:: ABOUT THIS TASK ::
Set out every line of the listing below as a Markdown table with the columns Row and Line, numbering the rows and skipping blank lines. Leave the pictures out of the answer.

:: MATERIALS PROVIDED ::
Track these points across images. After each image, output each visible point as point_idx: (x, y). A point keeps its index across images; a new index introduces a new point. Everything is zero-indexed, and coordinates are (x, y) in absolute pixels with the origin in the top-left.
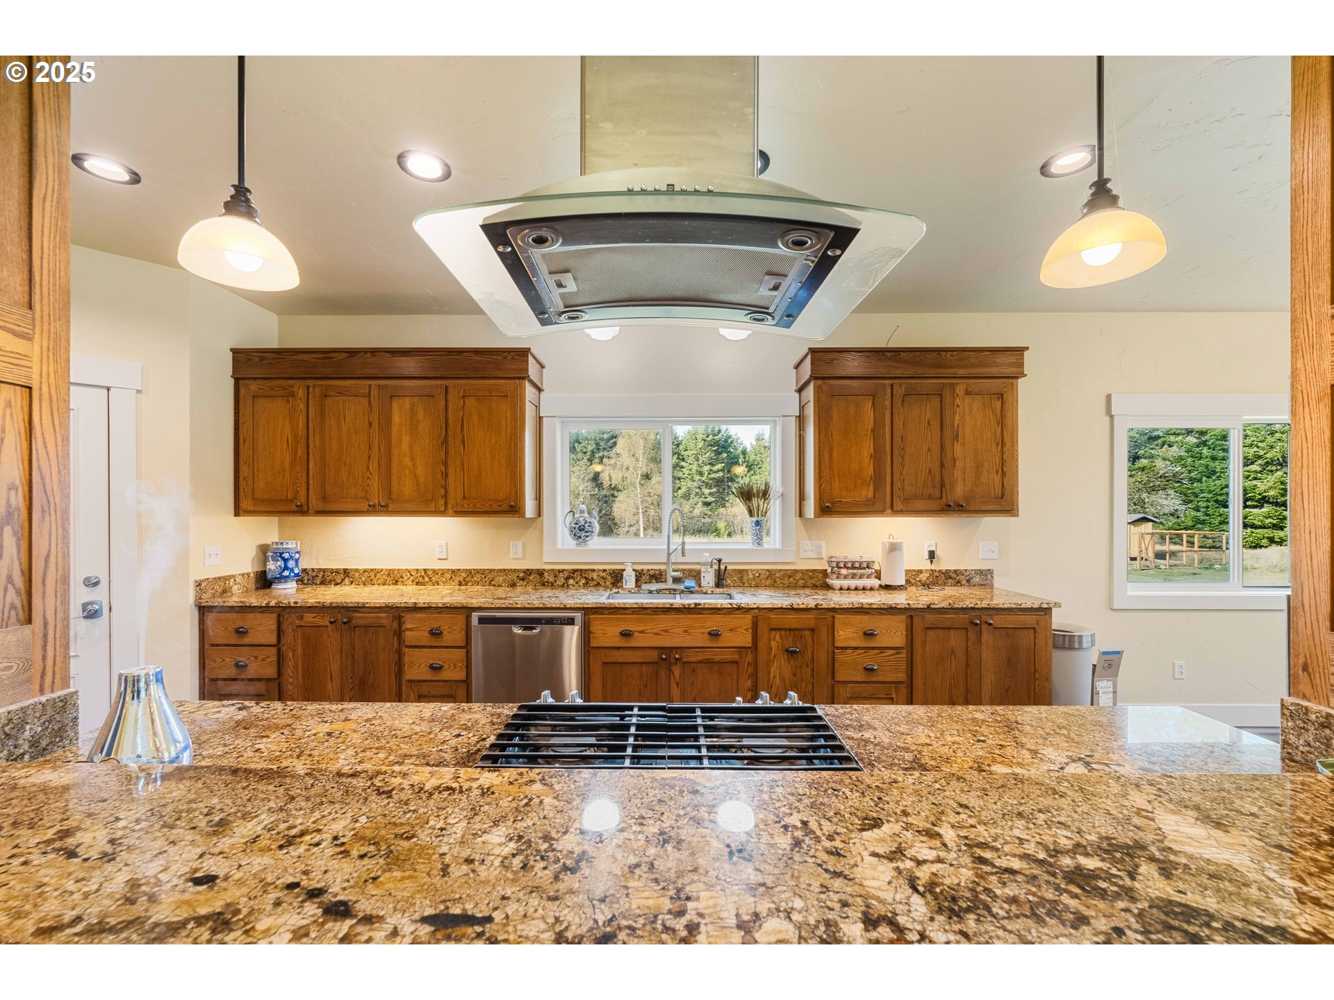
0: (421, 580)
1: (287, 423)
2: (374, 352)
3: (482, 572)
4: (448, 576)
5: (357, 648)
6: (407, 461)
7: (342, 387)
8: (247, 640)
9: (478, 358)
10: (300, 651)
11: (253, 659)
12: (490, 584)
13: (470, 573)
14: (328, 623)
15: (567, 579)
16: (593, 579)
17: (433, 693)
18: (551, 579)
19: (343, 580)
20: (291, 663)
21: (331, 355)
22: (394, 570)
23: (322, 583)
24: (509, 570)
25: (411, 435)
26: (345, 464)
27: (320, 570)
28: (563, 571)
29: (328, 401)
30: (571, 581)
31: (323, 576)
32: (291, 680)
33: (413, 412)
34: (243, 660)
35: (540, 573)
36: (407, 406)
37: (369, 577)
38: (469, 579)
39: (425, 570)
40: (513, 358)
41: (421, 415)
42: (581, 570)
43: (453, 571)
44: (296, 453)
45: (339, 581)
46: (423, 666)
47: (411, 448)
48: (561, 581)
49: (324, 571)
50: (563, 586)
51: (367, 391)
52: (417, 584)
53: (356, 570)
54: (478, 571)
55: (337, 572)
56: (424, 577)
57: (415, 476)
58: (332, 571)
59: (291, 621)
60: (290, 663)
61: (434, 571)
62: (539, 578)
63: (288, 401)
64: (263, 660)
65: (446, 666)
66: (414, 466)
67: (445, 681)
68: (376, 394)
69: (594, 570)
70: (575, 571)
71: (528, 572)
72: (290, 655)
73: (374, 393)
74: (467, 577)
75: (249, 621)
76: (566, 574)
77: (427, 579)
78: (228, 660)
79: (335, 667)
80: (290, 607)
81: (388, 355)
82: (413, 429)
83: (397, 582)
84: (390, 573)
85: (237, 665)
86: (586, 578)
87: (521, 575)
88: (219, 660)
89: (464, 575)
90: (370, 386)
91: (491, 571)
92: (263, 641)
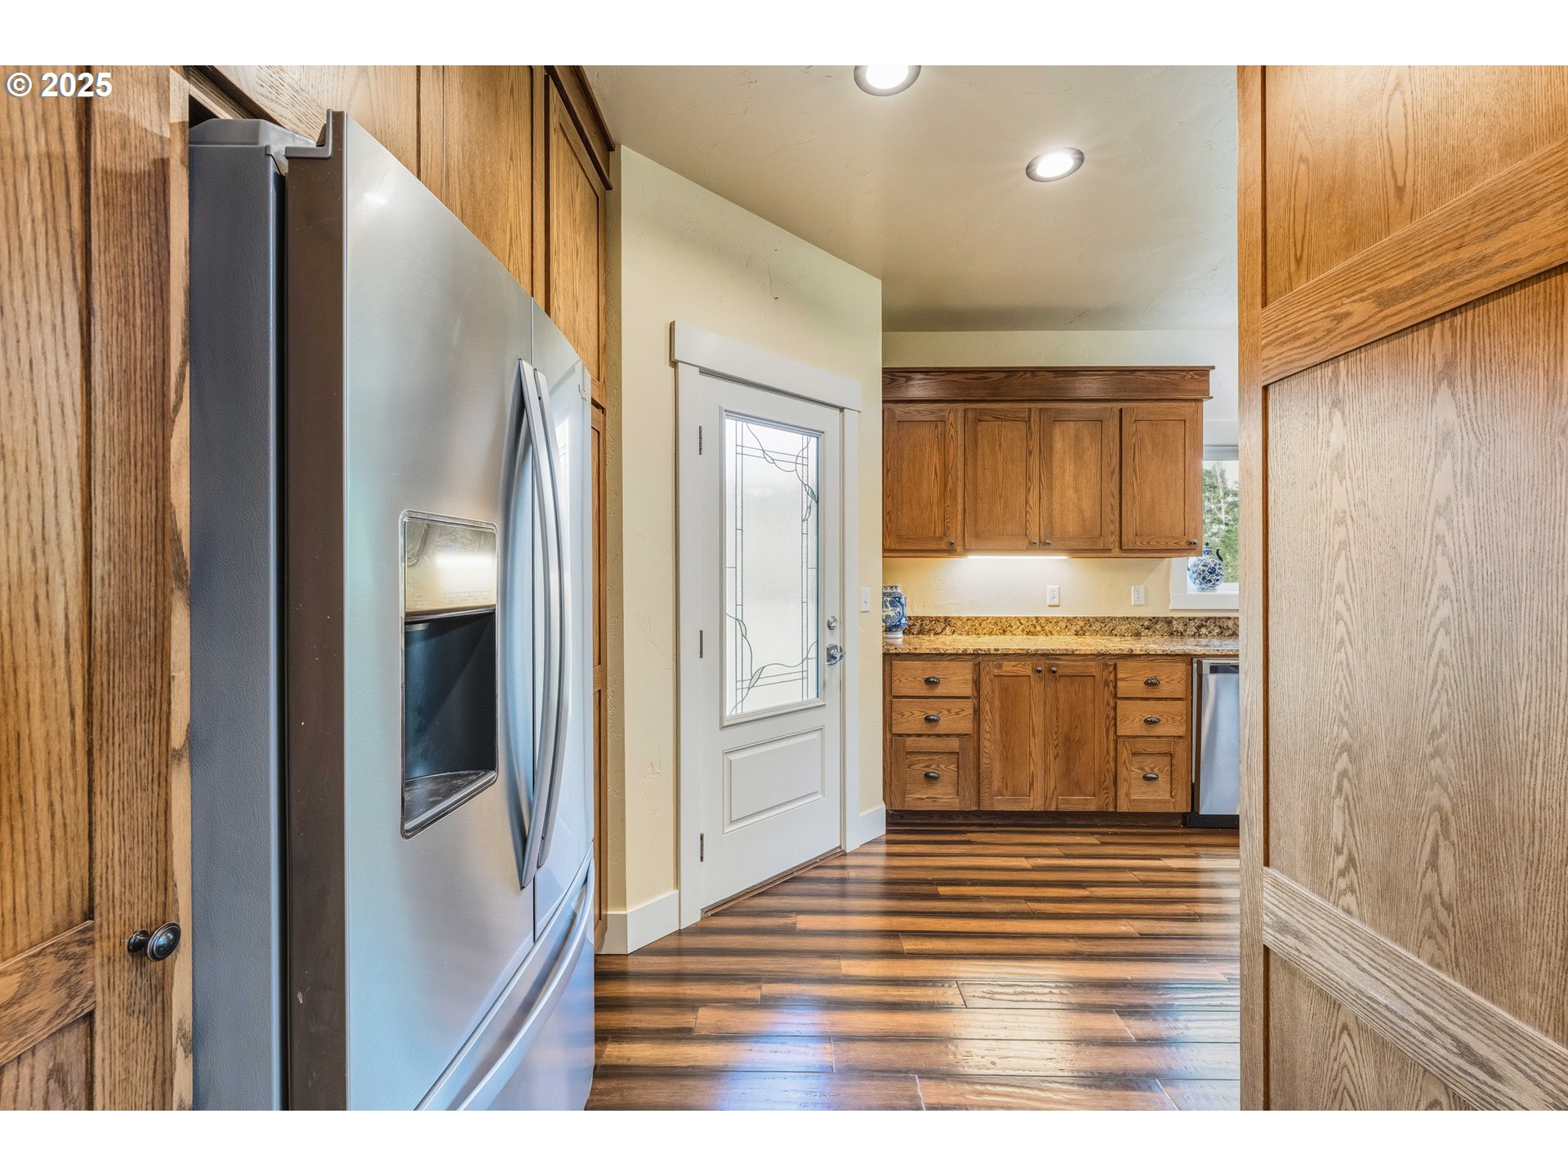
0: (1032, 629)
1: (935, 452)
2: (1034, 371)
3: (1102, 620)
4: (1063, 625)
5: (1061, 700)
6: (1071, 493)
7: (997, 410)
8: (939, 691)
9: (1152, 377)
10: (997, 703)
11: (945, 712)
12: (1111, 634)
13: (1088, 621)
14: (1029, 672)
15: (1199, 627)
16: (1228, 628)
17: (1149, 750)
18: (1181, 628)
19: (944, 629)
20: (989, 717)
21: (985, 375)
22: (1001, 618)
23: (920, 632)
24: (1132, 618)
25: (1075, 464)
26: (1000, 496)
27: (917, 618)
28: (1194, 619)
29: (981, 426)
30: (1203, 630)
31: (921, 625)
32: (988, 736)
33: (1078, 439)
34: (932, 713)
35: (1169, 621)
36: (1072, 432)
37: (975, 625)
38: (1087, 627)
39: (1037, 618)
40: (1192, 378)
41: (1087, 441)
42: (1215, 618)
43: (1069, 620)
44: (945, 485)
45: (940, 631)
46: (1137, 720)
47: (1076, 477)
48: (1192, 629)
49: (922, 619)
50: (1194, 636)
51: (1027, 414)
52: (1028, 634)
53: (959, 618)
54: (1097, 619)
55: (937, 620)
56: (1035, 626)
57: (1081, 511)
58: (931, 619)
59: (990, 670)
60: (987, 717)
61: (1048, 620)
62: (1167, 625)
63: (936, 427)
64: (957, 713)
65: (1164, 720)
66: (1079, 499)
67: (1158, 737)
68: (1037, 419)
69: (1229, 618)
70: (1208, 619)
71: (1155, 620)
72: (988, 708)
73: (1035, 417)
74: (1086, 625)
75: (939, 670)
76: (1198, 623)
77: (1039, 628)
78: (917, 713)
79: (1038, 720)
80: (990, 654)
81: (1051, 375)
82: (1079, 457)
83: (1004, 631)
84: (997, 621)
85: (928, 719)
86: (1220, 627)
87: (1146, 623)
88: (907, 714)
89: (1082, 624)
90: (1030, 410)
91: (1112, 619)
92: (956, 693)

:: REPLY TO THE TASK ::
| Row | Line |
|---|---|
| 1 | Track these points across images. After each image, output each visible point as point_idx: (x, y). A point keeps its index across images; a new index introduces a new point. Everything is zero-indexed, and coordinates are (x, y) in absolute pixels with the origin in the top-left. |
| 2 | 0: (421, 580) |
| 3 | 1: (287, 423) |
| 4 | 2: (374, 352) |
| 5 | 3: (482, 572) |
| 6 | 4: (448, 576) |
| 7 | 5: (357, 648) |
| 8 | 6: (407, 461) |
| 9 | 7: (342, 387) |
| 10 | 8: (247, 640) |
| 11 | 9: (478, 358) |
| 12 | 10: (300, 651) |
| 13 | 11: (253, 659) |
| 14 | 12: (490, 584) |
| 15 | 13: (470, 573) |
| 16 | 14: (328, 623) |
| 17 | 15: (567, 579) |
| 18 | 16: (593, 579) |
| 19 | 17: (433, 693) |
| 20 | 18: (551, 579) |
| 21 | 19: (343, 580) |
| 22 | 20: (291, 663) |
| 23 | 21: (331, 355) |
| 24 | 22: (394, 570) |
| 25 | 23: (322, 583) |
| 26 | 24: (509, 570) |
| 27 | 25: (411, 435) |
| 28 | 26: (345, 464) |
| 29 | 27: (320, 570) |
| 30 | 28: (563, 571) |
| 31 | 29: (328, 401) |
| 32 | 30: (571, 581) |
| 33 | 31: (323, 576) |
| 34 | 32: (291, 680) |
| 35 | 33: (413, 412) |
| 36 | 34: (243, 660) |
| 37 | 35: (540, 573) |
| 38 | 36: (407, 406) |
| 39 | 37: (369, 577) |
| 40 | 38: (469, 579) |
| 41 | 39: (425, 570) |
| 42 | 40: (513, 358) |
| 43 | 41: (421, 415) |
| 44 | 42: (581, 570) |
| 45 | 43: (453, 571) |
| 46 | 44: (296, 453) |
| 47 | 45: (339, 581) |
| 48 | 46: (423, 666) |
| 49 | 47: (411, 448) |
| 50 | 48: (561, 581) |
| 51 | 49: (324, 571) |
| 52 | 50: (563, 586) |
| 53 | 51: (367, 391) |
| 54 | 52: (417, 584) |
| 55 | 53: (356, 570) |
| 56 | 54: (478, 571) |
| 57 | 55: (337, 572) |
| 58 | 56: (424, 577) |
| 59 | 57: (415, 476) |
| 60 | 58: (332, 571) |
| 61 | 59: (291, 621) |
| 62 | 60: (290, 663) |
| 63 | 61: (434, 571) |
| 64 | 62: (539, 578) |
| 65 | 63: (288, 401) |
| 66 | 64: (263, 660) |
| 67 | 65: (446, 666) |
| 68 | 66: (414, 466) |
| 69 | 67: (445, 681) |
| 70 | 68: (376, 394) |
| 71 | 69: (594, 570) |
| 72 | 70: (575, 571) |
| 73 | 71: (528, 572) |
| 74 | 72: (290, 655) |
| 75 | 73: (374, 393) |
| 76 | 74: (467, 577) |
| 77 | 75: (249, 621) |
| 78 | 76: (566, 574) |
| 79 | 77: (427, 579) |
| 80 | 78: (228, 660) |
| 81 | 79: (335, 667) |
| 82 | 80: (290, 607) |
| 83 | 81: (388, 355) |
| 84 | 82: (413, 429) |
| 85 | 83: (397, 582) |
| 86 | 84: (390, 573) |
| 87 | 85: (237, 665) |
| 88 | 86: (586, 578) |
| 89 | 87: (521, 575) |
| 90 | 88: (219, 660) |
| 91 | 89: (464, 575) |
| 92 | 90: (370, 386) |
| 93 | 91: (491, 571) |
| 94 | 92: (263, 641) |
| 95 | 0: (1032, 629) |
| 96 | 1: (935, 452) |
| 97 | 2: (1034, 371) |
| 98 | 3: (1102, 620) |
| 99 | 4: (1063, 625) |
| 100 | 5: (1061, 700) |
| 101 | 6: (1071, 493) |
| 102 | 7: (997, 410) |
| 103 | 8: (939, 691) |
| 104 | 9: (1152, 377) |
| 105 | 10: (997, 703) |
| 106 | 11: (945, 712) |
| 107 | 12: (1111, 634) |
| 108 | 13: (1088, 621) |
| 109 | 14: (1029, 672) |
| 110 | 15: (1199, 627) |
| 111 | 16: (1228, 628) |
| 112 | 17: (1149, 750) |
| 113 | 18: (1181, 628) |
| 114 | 19: (944, 629) |
| 115 | 20: (989, 717) |
| 116 | 21: (985, 375) |
| 117 | 22: (1001, 618) |
| 118 | 23: (920, 632) |
| 119 | 24: (1132, 618) |
| 120 | 25: (1075, 464) |
| 121 | 26: (1000, 496) |
| 122 | 27: (917, 618) |
| 123 | 28: (1194, 619) |
| 124 | 29: (981, 426) |
| 125 | 30: (1203, 630) |
| 126 | 31: (921, 625) |
| 127 | 32: (988, 736) |
| 128 | 33: (1078, 439) |
| 129 | 34: (932, 713) |
| 130 | 35: (1169, 621) |
| 131 | 36: (1072, 432) |
| 132 | 37: (975, 625) |
| 133 | 38: (1087, 627) |
| 134 | 39: (1037, 618) |
| 135 | 40: (1192, 378) |
| 136 | 41: (1087, 441) |
| 137 | 42: (1215, 618) |
| 138 | 43: (1069, 620) |
| 139 | 44: (945, 485) |
| 140 | 45: (940, 631) |
| 141 | 46: (1137, 720) |
| 142 | 47: (1076, 477) |
| 143 | 48: (1192, 629) |
| 144 | 49: (922, 619) |
| 145 | 50: (1194, 636) |
| 146 | 51: (1027, 414) |
| 147 | 52: (1028, 634) |
| 148 | 53: (959, 618) |
| 149 | 54: (1097, 619) |
| 150 | 55: (937, 620) |
| 151 | 56: (1035, 626) |
| 152 | 57: (1081, 511) |
| 153 | 58: (931, 619) |
| 154 | 59: (990, 670) |
| 155 | 60: (987, 717) |
| 156 | 61: (1048, 620) |
| 157 | 62: (1167, 625) |
| 158 | 63: (936, 427) |
| 159 | 64: (957, 713) |
| 160 | 65: (1164, 720) |
| 161 | 66: (1079, 499) |
| 162 | 67: (1158, 737) |
| 163 | 68: (1037, 419) |
| 164 | 69: (1229, 618) |
| 165 | 70: (1208, 619) |
| 166 | 71: (1155, 620) |
| 167 | 72: (988, 708) |
| 168 | 73: (1035, 417) |
| 169 | 74: (1086, 625) |
| 170 | 75: (939, 670) |
| 171 | 76: (1198, 623) |
| 172 | 77: (1039, 628) |
| 173 | 78: (917, 713) |
| 174 | 79: (1038, 720) |
| 175 | 80: (990, 654) |
| 176 | 81: (1051, 375) |
| 177 | 82: (1079, 457) |
| 178 | 83: (1004, 631) |
| 179 | 84: (997, 621) |
| 180 | 85: (928, 719) |
| 181 | 86: (1220, 627) |
| 182 | 87: (1146, 623) |
| 183 | 88: (907, 714) |
| 184 | 89: (1082, 624) |
| 185 | 90: (1030, 410) |
| 186 | 91: (1112, 619) |
| 187 | 92: (956, 693) |